Within the framework of the Central American Armed Forces Conference (CFAC), the Guatemalan Military Police School held the First International Military Police Course at its headquarters, in the municipality of San José Pinula, June 5-July 28. Representatives from Guatemala, Honduras, and the Dominican Republic received theoretical and practical lessons to develop skills to deal with situations arising in their day to day military police tasks.
“The main objective of the school is to qualify, train, and specialize not only Guatemalan Army personnel, but also CFAC personnel in the land, sea, and air forces, to perform as members of units in war and non-war operations,” Guatemalan Army Colonel Rubén Téllez, Public Affairs director of the Ministry of Defense, told Diálogo on July 16.
The course brought together 60 service members from the Guatemalan Army, 10 from the Honduran Armed Forces, and nine from the Dominican Army. The military training was divided into four main areas: tactical, technical, legal, and physical-sports.
“This first Military Police International Course under the auspices of the CFAC has a special importance, because it allows the standardization of knowledge, techniques, and procedures of the military police of armed forces members of this conference, especially assuming the need to carry out combined operations when required by any of the countries represented,” Col. Téllez said.
Instruction and training
This unprecedented military training was focused on developing techniques and protocols through a variety of courses. Among others, participants honed their knowledge on Evacuation Protocols, Search Techniques, Military Police Operations, Military Transit, Civil Disturbances, Facility Security, and VIP Security. They also received theoretical training on Public Order Law, Criminal Code, Weapons and Ammunition Law, Traffic Law, Human Rights, International Humanitarian Law, and Use of Force.
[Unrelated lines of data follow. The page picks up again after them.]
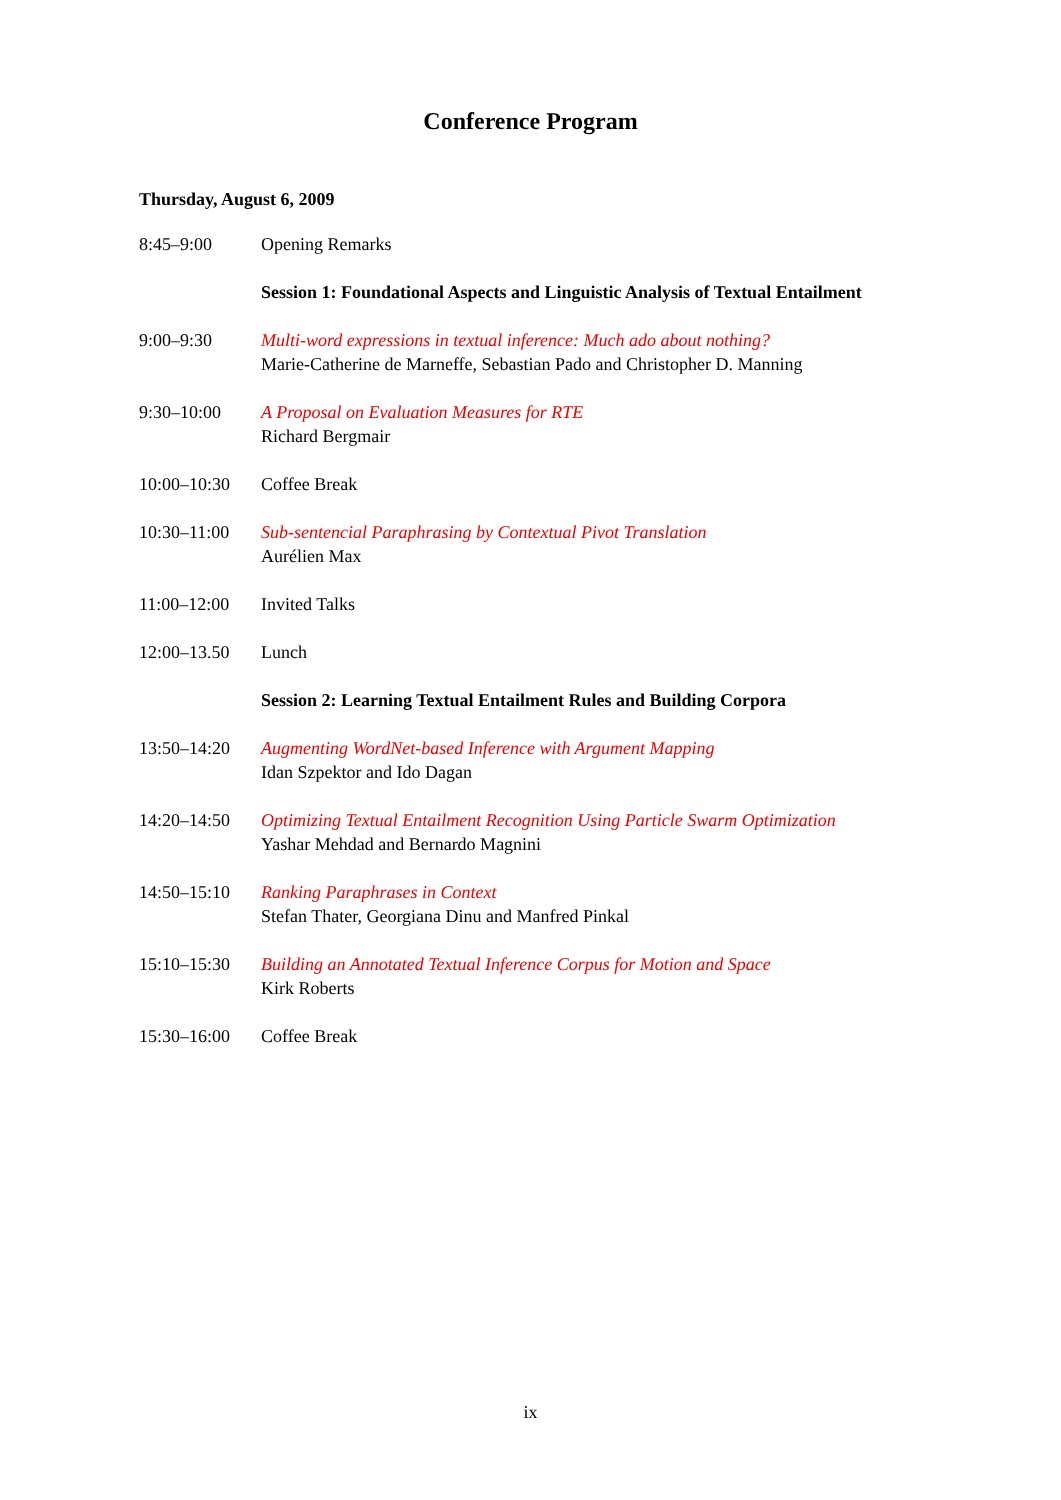Conference Program
Thursday, August 6, 2009
| 8:45–9:00 | Opening Remarks |
| | Session 1: Foundational Aspects and Linguistic Analysis of Textual Entailment |
| 9:00–9:30 | Multi-word expressions in textual inference: Much ado about nothing? Marie-Catherine de Marneffe, Sebastian Pado and Christopher D. Manning |
| 9:30–10:00 | A Proposal on Evaluation Measures for RTE Richard Bergmair |
| 10:00–10:30 | Coffee Break |
| 10:30–11:00 | Sub-sentencial Paraphrasing by Contextual Pivot Translation Aurélien Max |
| 11:00–12:00 | Invited Talks |
| 12:00–13.50 | Lunch |
| | Session 2: Learning Textual Entailment Rules and Building Corpora |
| 13:50–14:20 | Augmenting WordNet-based Inference with Argument Mapping Idan Szpektor and Ido Dagan |
| 14:20–14:50 | Optimizing Textual Entailment Recognition Using Particle Swarm Optimization Yashar Mehdad and Bernardo Magnini |
| 14:50–15:10 | Ranking Paraphrases in Context Stefan Thater, Georgiana Dinu and Manfred Pinkal |
| 15:10–15:30 | Building an Annotated Textual Inference Corpus for Motion and Space Kirk Roberts |
| 15:30–16:00 | Coffee Break |
ix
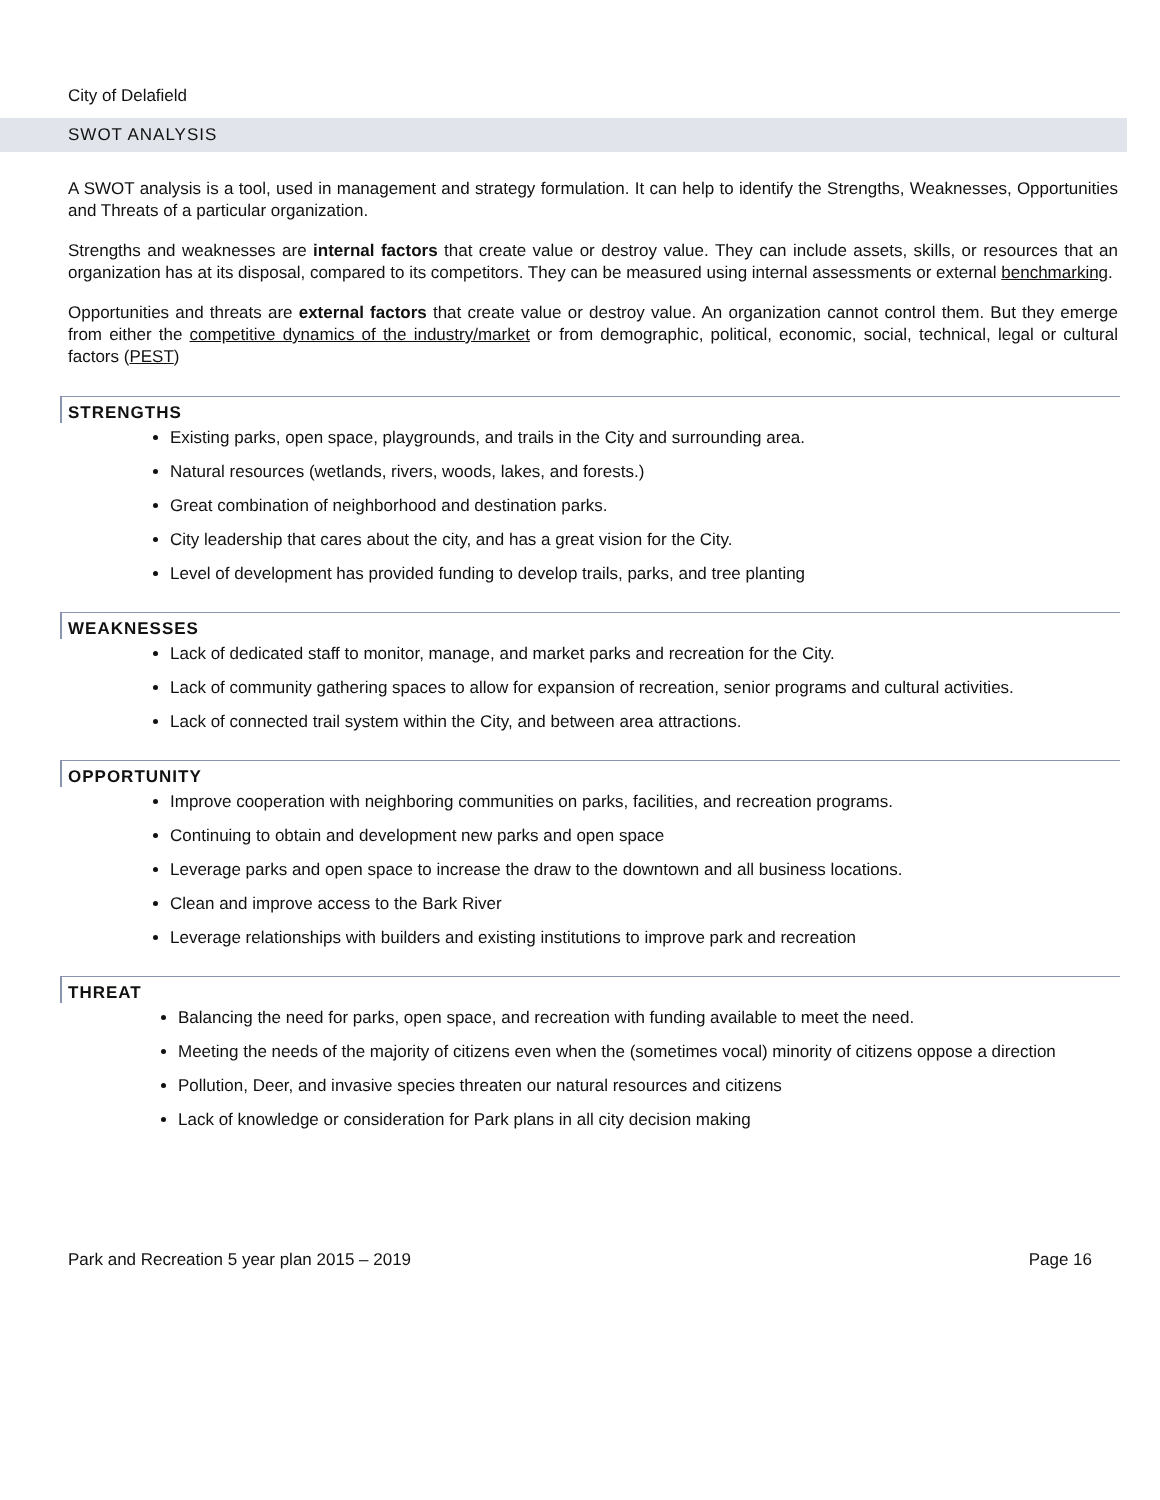City of Delafield
SWOT ANALYSIS
A SWOT analysis is a tool, used in management and strategy formulation. It can help to identify the Strengths, Weaknesses, Opportunities and Threats of a particular organization.
Strengths and weaknesses are internal factors that create value or destroy value. They can include assets, skills, or resources that an organization has at its disposal, compared to its competitors. They can be measured using internal assessments or external benchmarking.
Opportunities and threats are external factors that create value or destroy value. An organization cannot control them. But they emerge from either the competitive dynamics of the industry/market or from demographic, political, economic, social, technical, legal or cultural factors (PEST)
STRENGTHS
Existing parks, open space, playgrounds, and trails in the City and surrounding area.
Natural resources (wetlands, rivers, woods, lakes, and forests.)
Great combination of neighborhood and destination parks.
City leadership that cares about the city, and has a great vision for the City.
Level of development has provided funding to develop trails, parks, and tree planting
WEAKNESSES
Lack of dedicated staff to monitor, manage, and market parks and recreation for the City.
Lack of community gathering spaces to allow for expansion of recreation, senior programs and cultural activities.
Lack of connected trail system within the City, and between area attractions.
OPPORTUNITY
Improve cooperation with neighboring communities on parks, facilities, and recreation programs.
Continuing to obtain and development new parks and open space
Leverage parks and open space to increase the draw to the downtown and all business locations.
Clean and improve access to the Bark River
Leverage relationships with builders and existing institutions to improve park and recreation
THREAT
Balancing the need for parks, open space, and recreation with funding available to meet the need.
Meeting the needs of the majority of citizens even when the (sometimes vocal) minority of citizens oppose a direction
Pollution, Deer, and invasive species threaten our natural resources and citizens
Lack of knowledge or consideration for Park plans in all city decision making
Park and Recreation 5 year plan 2015 – 2019 Page 16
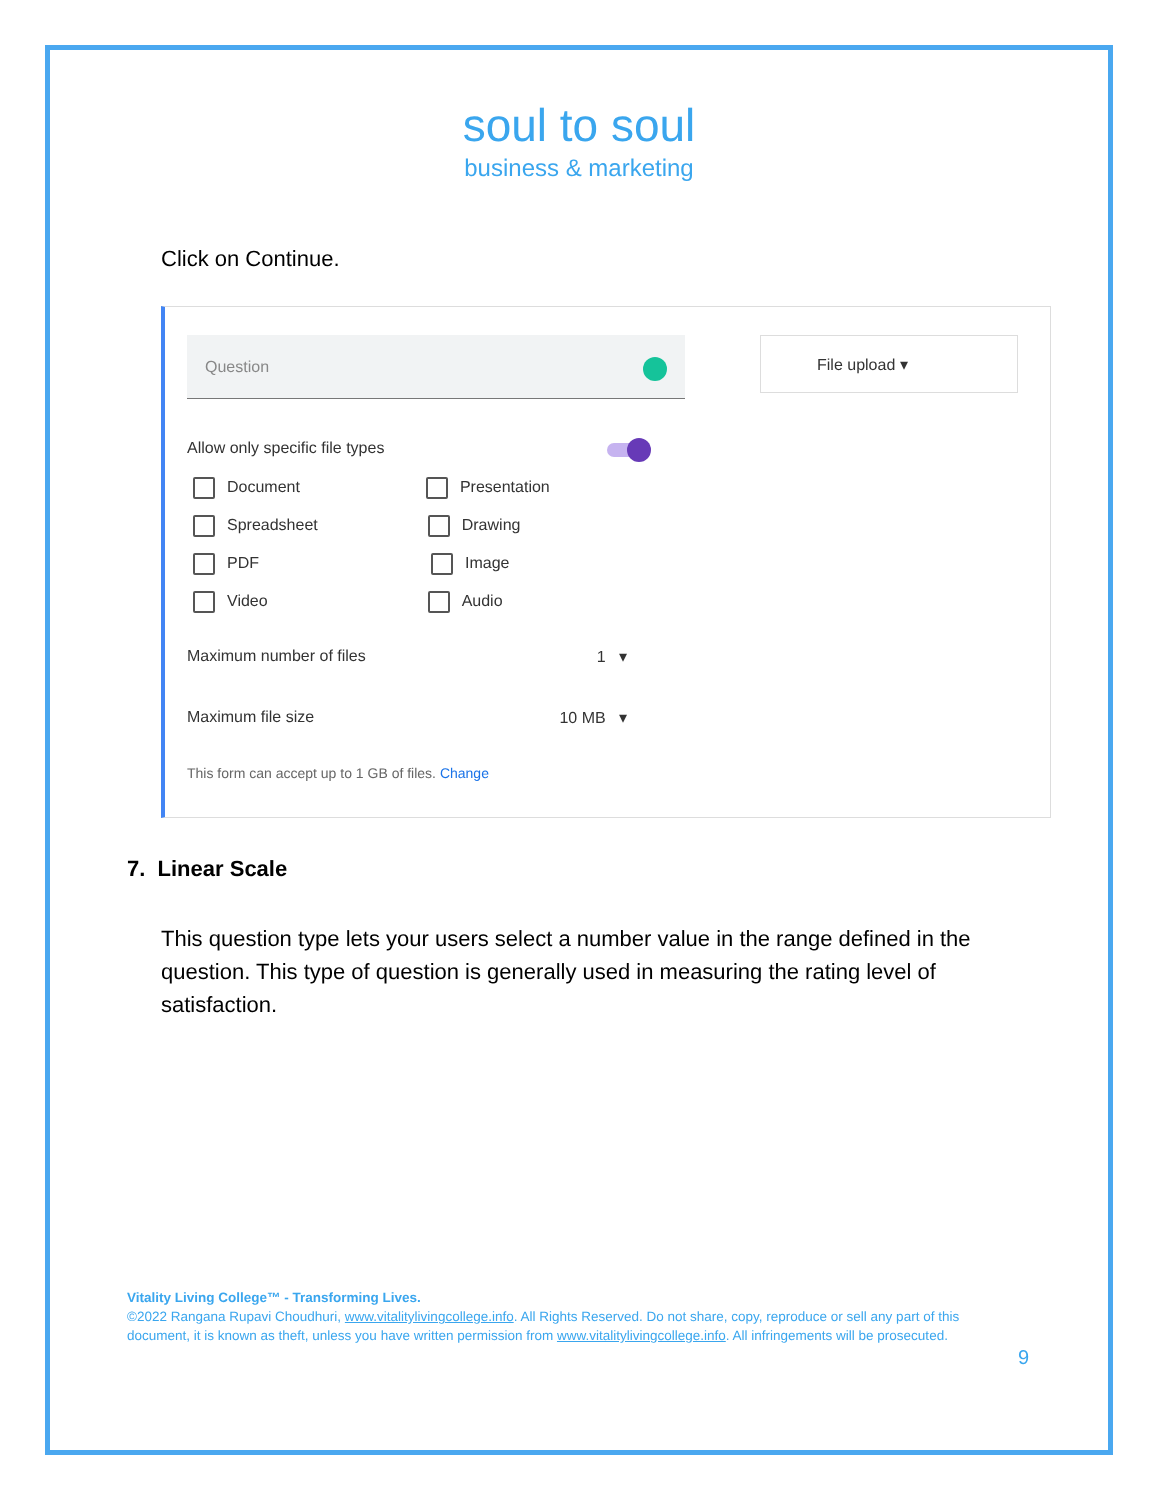soul to soul
business & marketing
Click on Continue.
Question File upload ▾
Allow only specific file types
Document Presentation
Spreadsheet Drawing
PDF Image
Video Audio
Maximum number of files 1 ▾
Maximum file size 10 MB ▾
This form can accept up to 1 GB of files. Change
7. Linear Scale
This question type lets your users select a number value in the range defined in the question. This type of question is generally used in measuring the rating level of satisfaction.
Vitality Living College™ - Transforming Lives.
©2022 Rangana Rupavi Choudhuri, www.vitalitylivingcollege.info. All Rights Reserved. Do not share, copy, reproduce or sell any part of this document, it is known as theft, unless you have written permission from www.vitalitylivingcollege.info. All infringements will be prosecuted.
9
The trained personnel come from all areas of the military. “It’s an instruction center that provides education and training to troop personnel, of any weapon or service, to train them as military police,” Col. Téllez said. “The graduates have a high level of knowledge in the tactical, technical, legal, and physical sports areas, based on a democratic culture and respect for human rights.”
For the personnel of the Dominican Republic Military Police, it is also an opportunity to prepare for international events, since the military police has always been a part of the Dominican military institution. Its actions, however, were limited to internal affairs.
“Participating in this type of training allows us to have a broader vision in this area, by learning about the methods, techniques, and experiences of other forces in Military Police work,” Army Lieutenant Colonel Elvis Reyes Almonte, commander of the CFAC in the Dominican Republic, told Diálogo.
“The high command of the Dominican Armed Forces is showing great interest in training its members in matters that have to do with public order, because while it is true that the mission of all the armed forces is the defense of their country, the reality is that in recent times governments have seen fit to use them for other tasks that are more focused on public security,” Lt. Col. Reyes said.
Since the threats facing the region are similar, updating the knowledge of the military police of CFAC members is necessary to ensure better performance among Central American countries.
“Standardizing methods and techniques in the region allows us to develop military police work in a more professional manner, since sharing experiences and lessons learned enriches and strengthens the operational capacity of our forces, helping to ensure that the actions of each soldier always remain attached to the respect for human rights,” Lt. Col. Reyes said.
An international organization such as the CFAC is of utmost importance, as it contributes to regional security. The interaction with partner nations allows the approach and training of civil liberties issues, the implementation of security strategies, and the security of common borders, for which Central America receives support through partner nations such as the United States.
“The participants will be multipliers of the information and training received and in turn will apply these capabilities in the missions that in this regard are assigned to the armed forces, as well as in support operations to the national police and other state institutions, where they work on the issue of public safety,” Lt. Col. Reyes concluded.